* ASSIGNED TASK *
Return each line of the records below in which the string "optional" turns up.
....
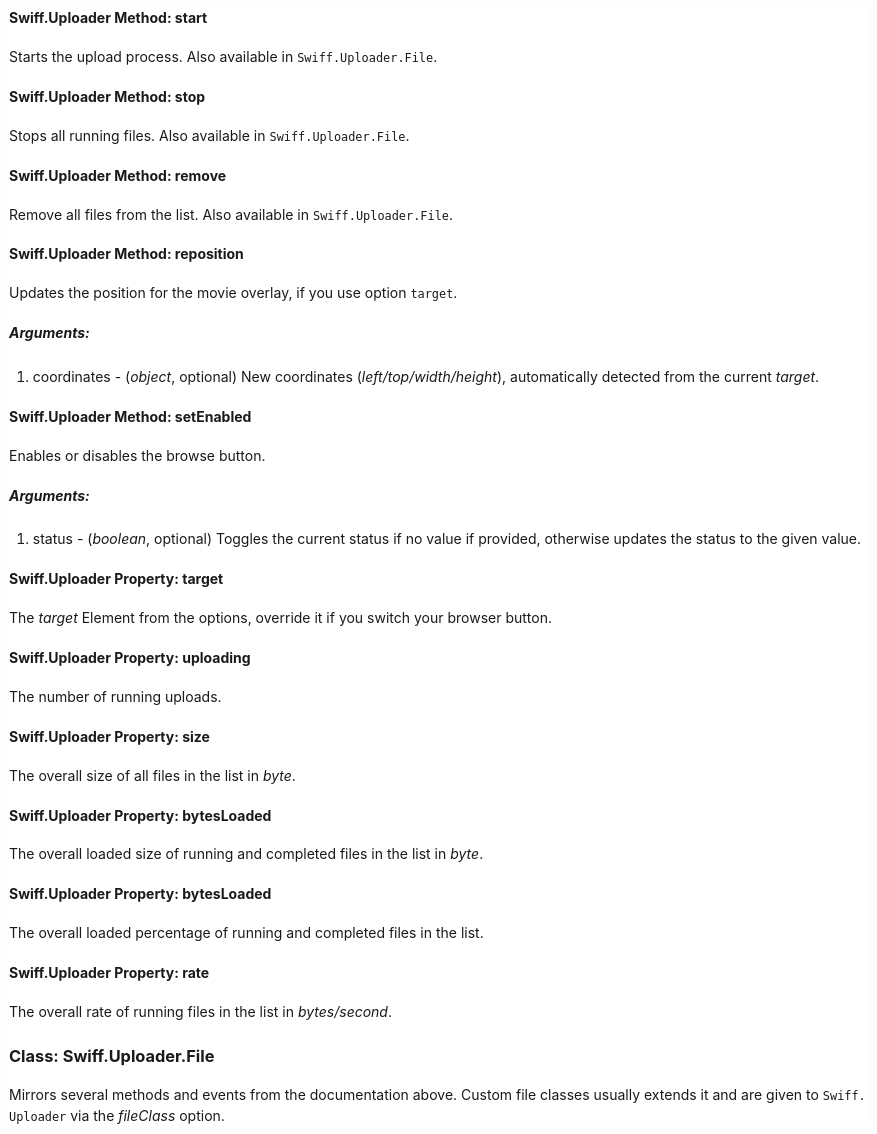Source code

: #### Swiff.Uploader Method: start

Starts the upload process. Also available in `Swiff.Uploader.File`.

#### Swiff.Uploader Method: stop

Stops all running files. Also available in `Swiff.Uploader.File`.

#### Swiff.Uploader Method: remove

Remove all files from the list. Also available in `Swiff.Uploader.File`.

#### Swiff.Uploader Method: reposition

Updates the position for the movie overlay, if you use option `target`.

##### Arguments:

1. coordinates - (*object*, optional) New coordinates (*left/top/width/height*), automatically detected from the current *target*.

#### Swiff.Uploader Method: setEnabled

Enables or disables the browse button.

##### Arguments:

1. status - (*boolean*, optional) Toggles the current status if no value if provided, otherwise updates the status to the given value.

#### Swiff.Uploader Property: target

The *target* Element from the options, override it if you switch your browser button.

#### Swiff.Uploader Property: uploading

The number of running uploads.

#### Swiff.Uploader Property: size

The overall size of all files in the list in *byte*.

#### Swiff.Uploader Property: bytesLoaded

The overall loaded size of running and completed files in the list in *byte*. 

#### Swiff.Uploader Property: bytesLoaded

The overall loaded percentage of running and completed files in the list.

#### Swiff.Uploader Property: rate

The overall rate of running files in the list in *bytes/second*.

### Class: Swiff.Uploader.File

Mirrors several methods and events from the documentation above. Custom
file classes usually extends it and are given to `Swiff.Uploader` via the
*fileClass* option.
....
* TASK OUTPUT *
1. coordinates - (*object*, optional) New coordinates (*left/top/width/height*), automatically detected from the current *target*.
1. status - (*boolean*, optional) Toggles the current status if no value if provided, otherwise updates the status to the given value.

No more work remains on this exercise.